* [Tekst odczytany ze stron]:

■ ■ ■

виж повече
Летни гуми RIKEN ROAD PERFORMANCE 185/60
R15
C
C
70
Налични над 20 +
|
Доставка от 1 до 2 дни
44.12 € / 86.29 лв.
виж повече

■ ■ ■

* [Co należy zrobić]: Wypisz wszystkie wiersze powyższych danych, powtarzając je dokładnie bez żadnych zmian.

* [Rozwiązanie]:
виж повече
Летни гуми RIKEN ROAD PERFORMANCE 185/60
R15
C
C
70
Налични над 20 +
|
Доставка от 1 до 2 дни
44.12 € / 86.29 лв.
виж повече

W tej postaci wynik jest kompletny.